Language: JavaScript
module.exports = {
  config: {
    fontSize: 14,
    cursorShape: "BEAM",
    plugins: ["hyper-snazzy"]
  }
};

The project’s strength is extensibility. Plugins and config can quickly change appearance and some behavior.

Strengths

Another advantage is familiarity for JavaScript developers: configuration lives in a known format without a separate config language.

The limitation is that web technologies inside a terminal can be heavier than native alternatives. Speed and memory use should be checked locally.

Limitations

Too many plugins can also hurt stability, so the terminal should not become a showcase of effects.

Hyper best fits users who care about appearance, extensibility, and one visual style for the workspace.

Who it fits

For minimal server sessions or weak machines, a lightweight native terminal may be more practical.

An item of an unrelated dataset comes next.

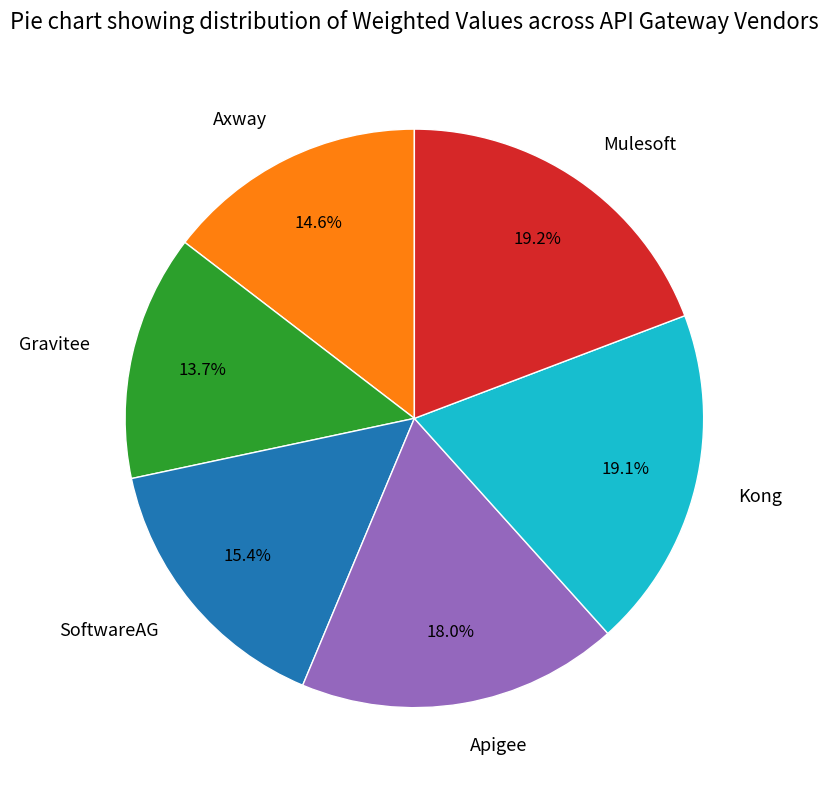

Which has a higher value, Apigee or Axway?

Apigee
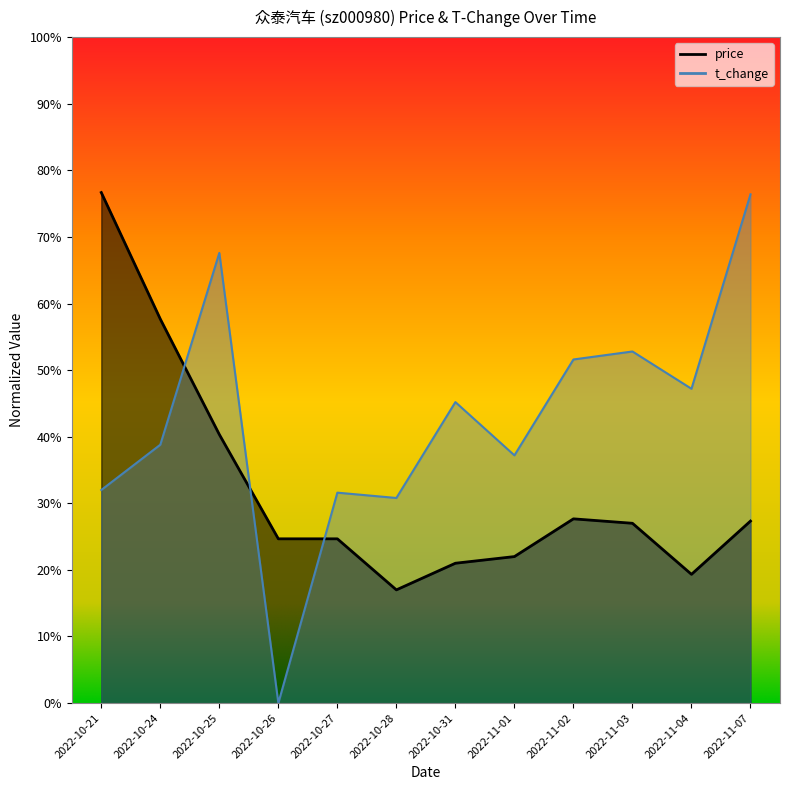

Is the value of price at 2022-11-07 greater than the value of t_change at 2022-11-04?

No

In the catalog, Hyper matters as an example of the web stack moving beyond the browser into developer tools.

A practical start is to configure font and theme, work without plugins for a few days, and then add only extensions that really help.

Hyper shows the tradeoff between beauty and practicality well. A terminal can be pleasant, extensible, and visually aligned with the workspace, but it is still a tool for commands, output, and errors. The best Hyper setup is usually not the most impressive one, but the one where logs, cursor, color states, and long commands remain readable.